I have been searcing the news archive for the story last week that the Australian police caused the riot.
The first story I read is this one:
“Australian Solomons police criticised”
Disorganisation and cultural insensitivity among Australian police deployed in the Solomon Islands turned a peaceful protest into a violent confrontation on Tuesday, according to an Australian aid worker who witnessed the incident.
Mr Johnston, who was speaking to The Age by telephone from his home in Kukum, an Eastern suburb of Honiara, said the crowd were protesting peacefully until RAMSI officers tried to physically break the blockade.
“It appears that that’s when things got out of hand, when there were some more aggressive approach to the crowd while they were still negotiating through their own local representatives,” Mr Johnston said.
“When they brought a riot squad in and a lot of riot gear there was a noticeable change in tone,” he said.
“In Melanesian culture, you can shout as much as you want, but once you start shoving somebody… physical confrontation is a whole new level,” he said.

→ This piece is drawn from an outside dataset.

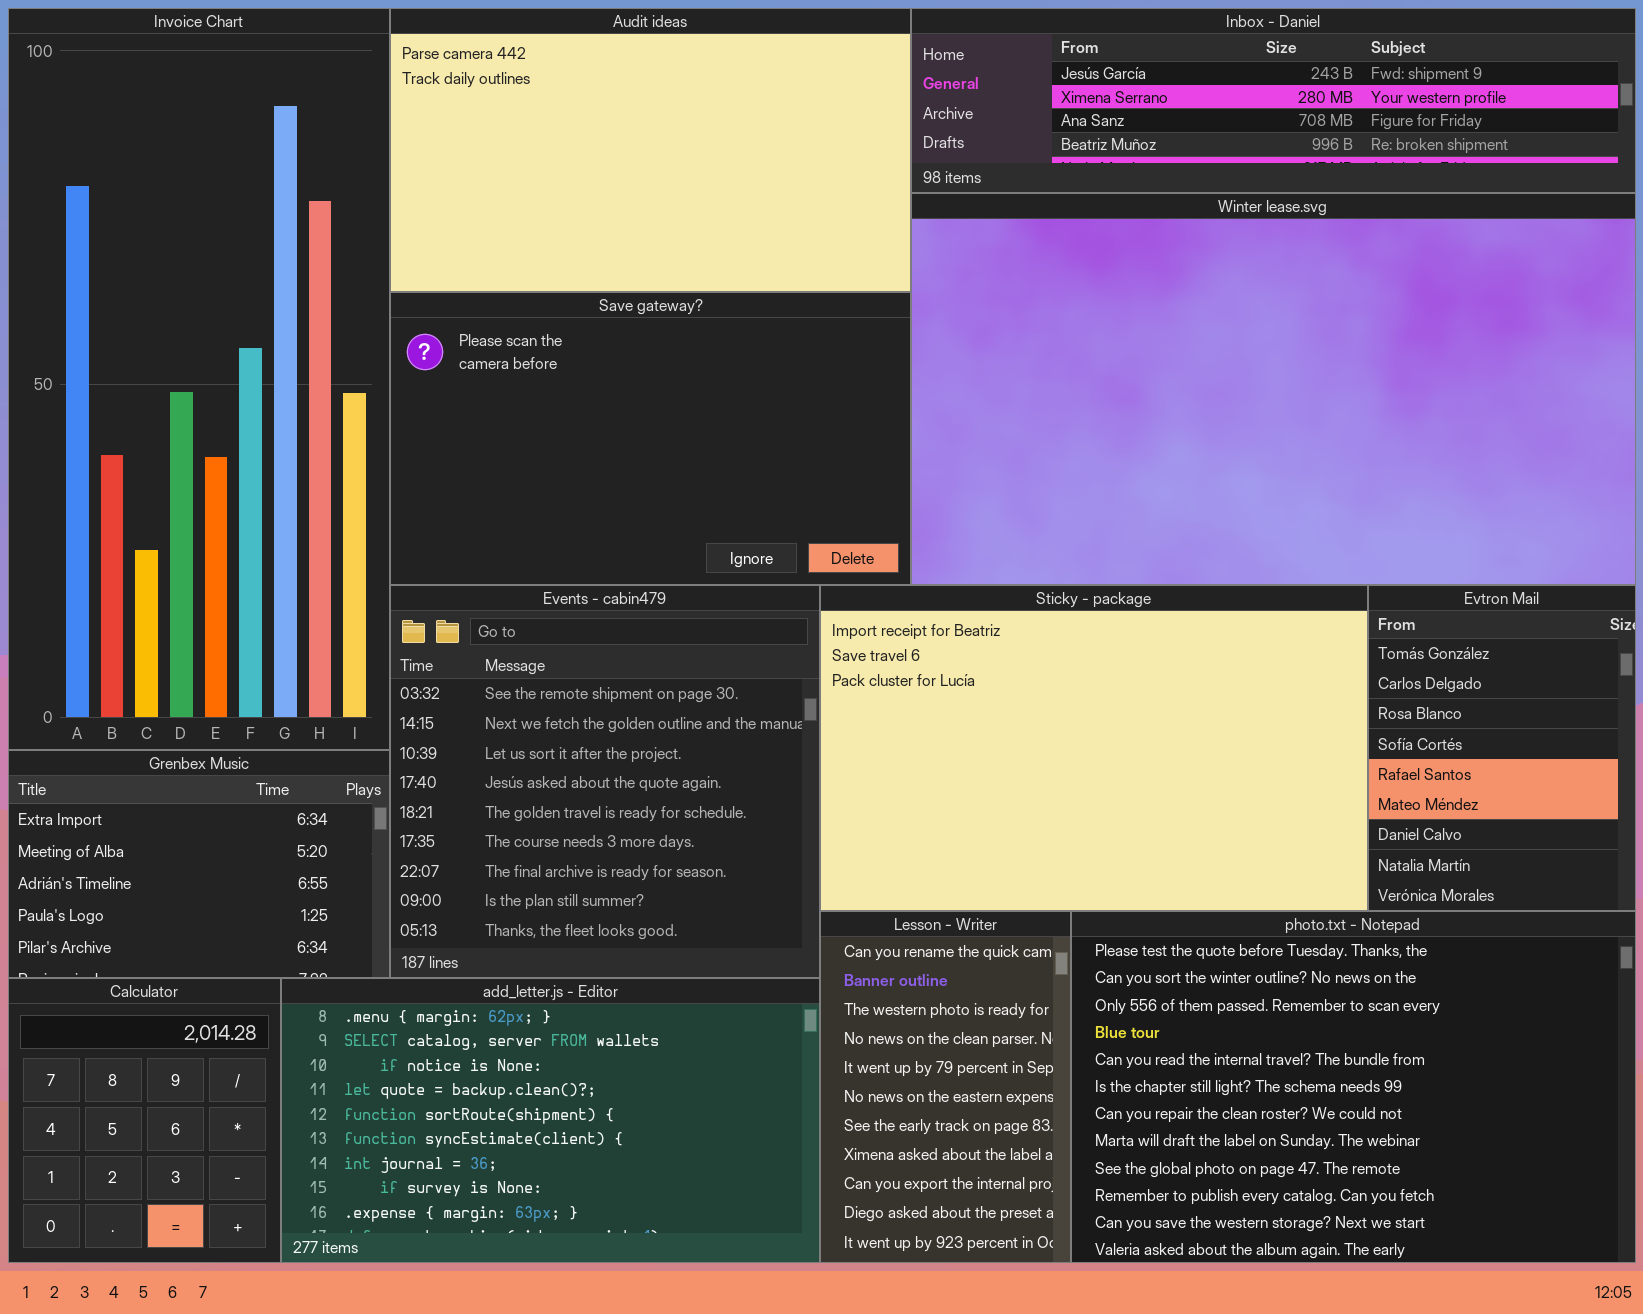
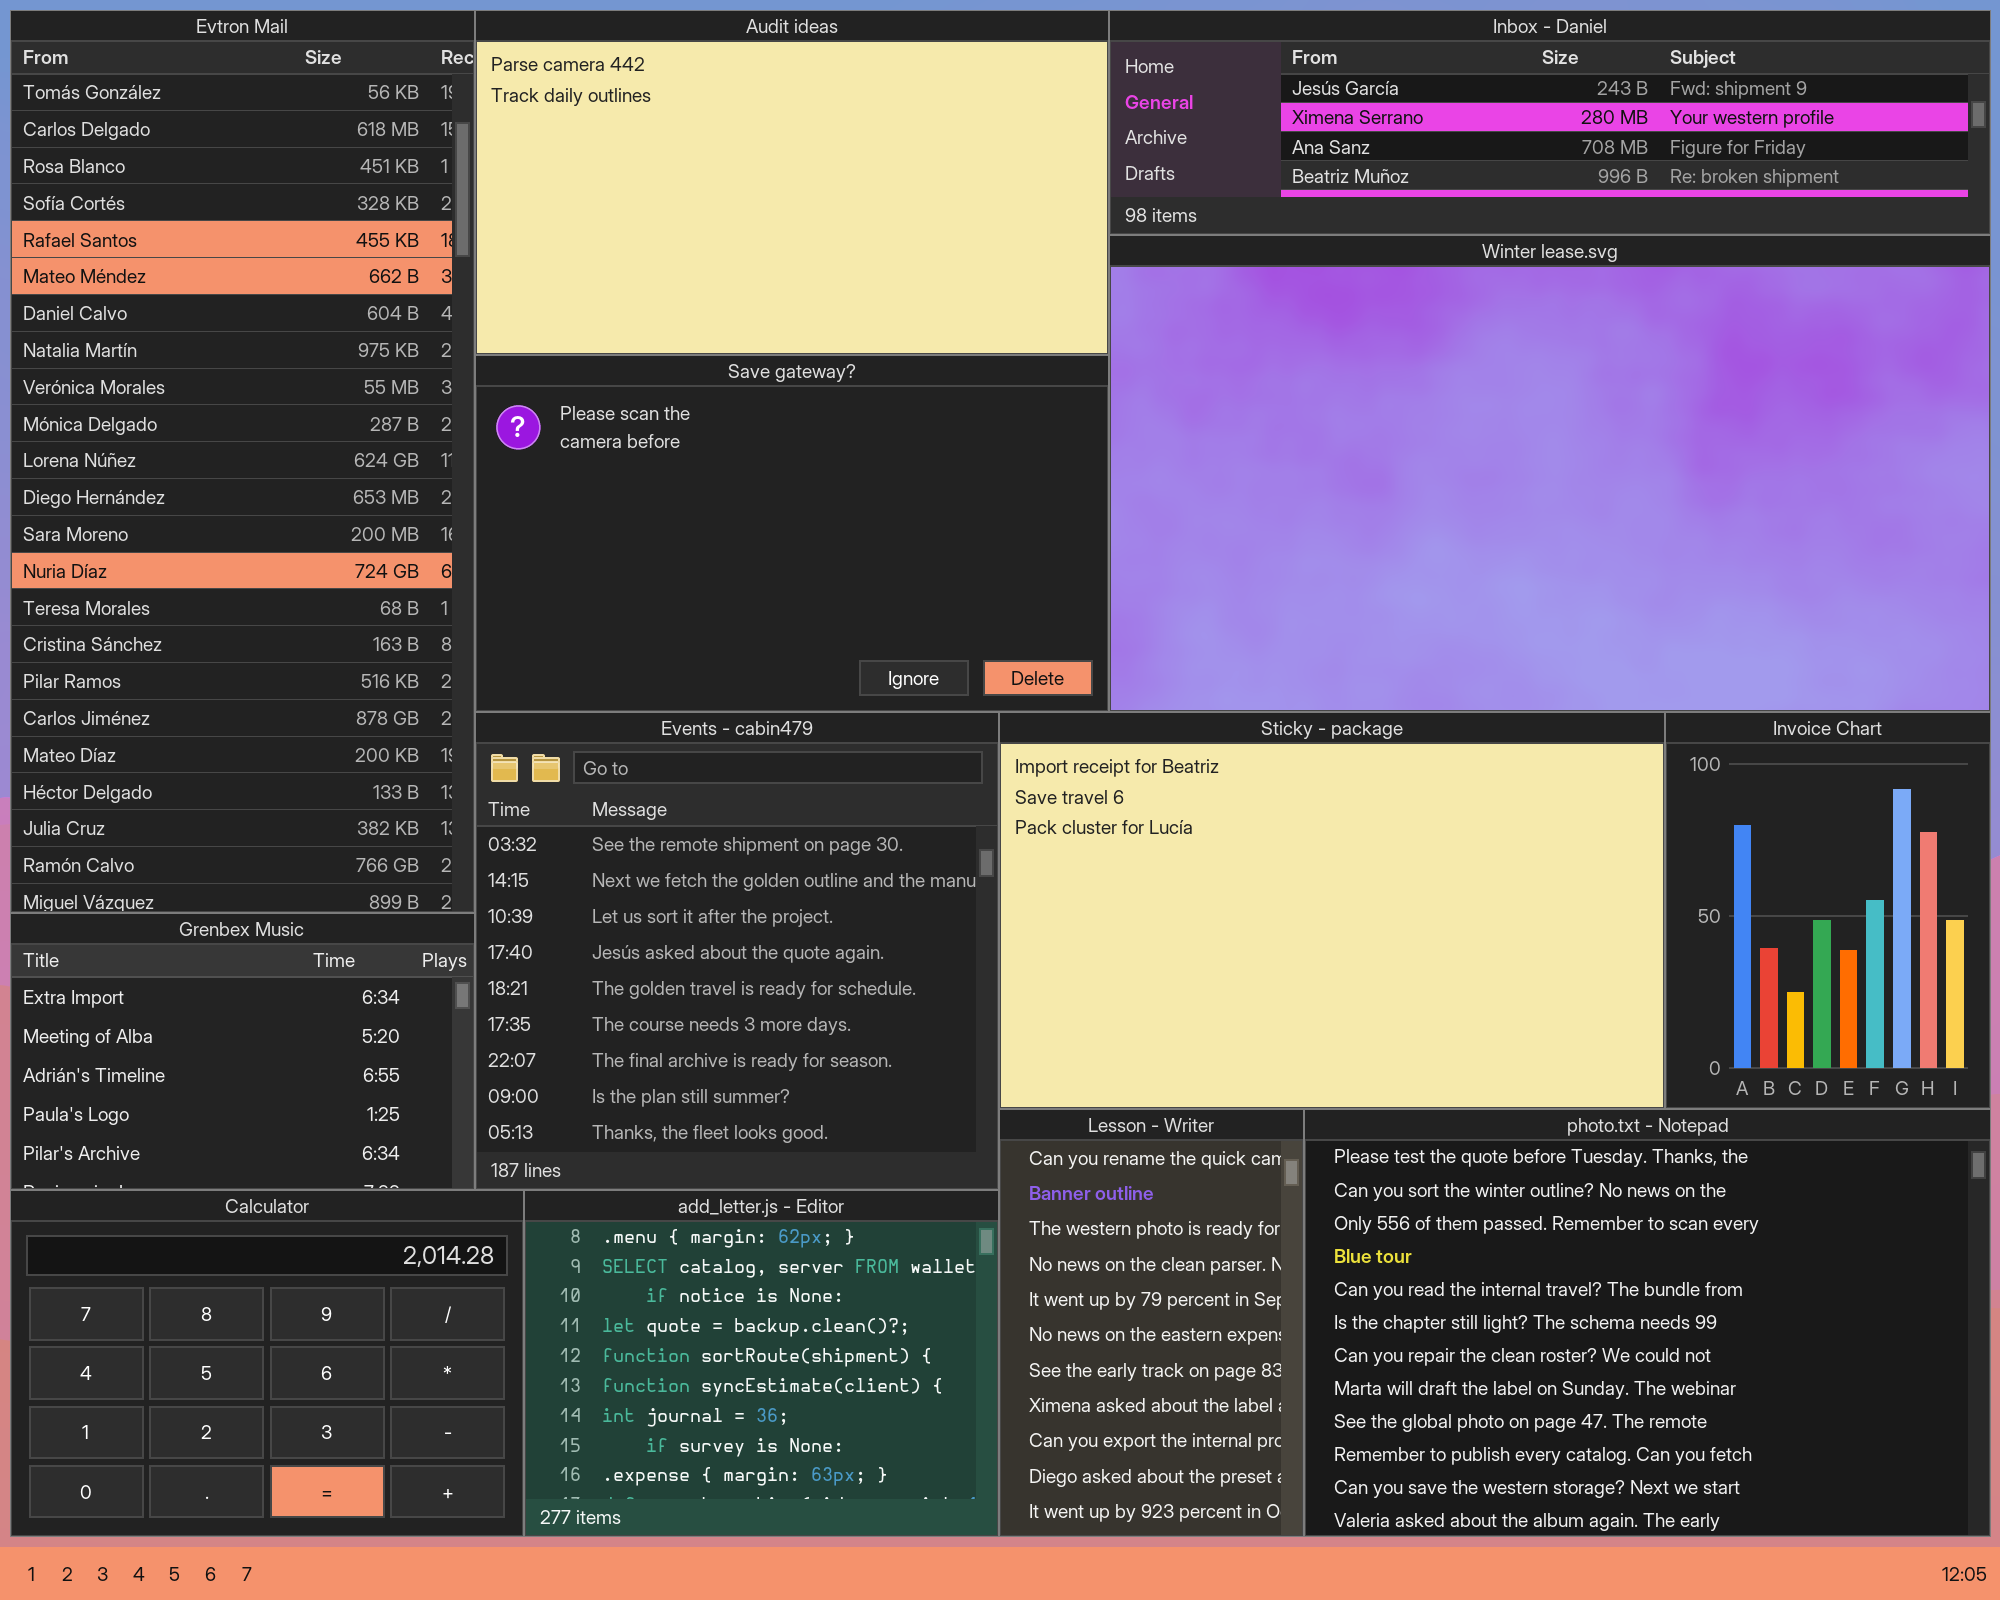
Invoice Chart: [8,8,390,750] -> [1665,712,1991,1109], moved, resized
Evtron Mail: [1368,585,1636,911] -> [10,10,475,913], moved, resized
Calculator: [8,978,281,1263] -> [10,1190,524,1537], resized
add_letter.js - Editor: [281,978,820,1263] -> [524,1190,999,1537], resized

RAMSI officers, which includes police from Australia and other Pacific nations, fired tear gas on demonstrators who were blocking a driveway at the Parliament to prevent the departure of Prime Minister-elect Snyder Rini on Tuesday night.
The speaker of the Parliament, Sir Peter Kenilorea, had specifically ordered that tear gas not be used, as reported here on ABC:
Sir Peter Kenilorea says he asked RAMSI officers not to use tear gas against the protesters.
“I specifically spoke to the RAMSI police officers not to take hasty actions as they did,” he said.
“They should allow time for us to keep talking to the protesters at the Parliament House, not to use tear gas on them because it would simply aggravate the situation and it would simply take the Parliament situation or scene to the street.”
Sir Peter says he had to order the officers out of his office.
“They were trying to organise themselves in the Parliament building,” he said.
“I had to tell them to get the thing out of my office. It was Parliament House it’s not an army barracks, they should organise themselves outside.”
Australian Police Comissioner Mick Keelty has defended the riot police saying “I think they did a fantastic job.”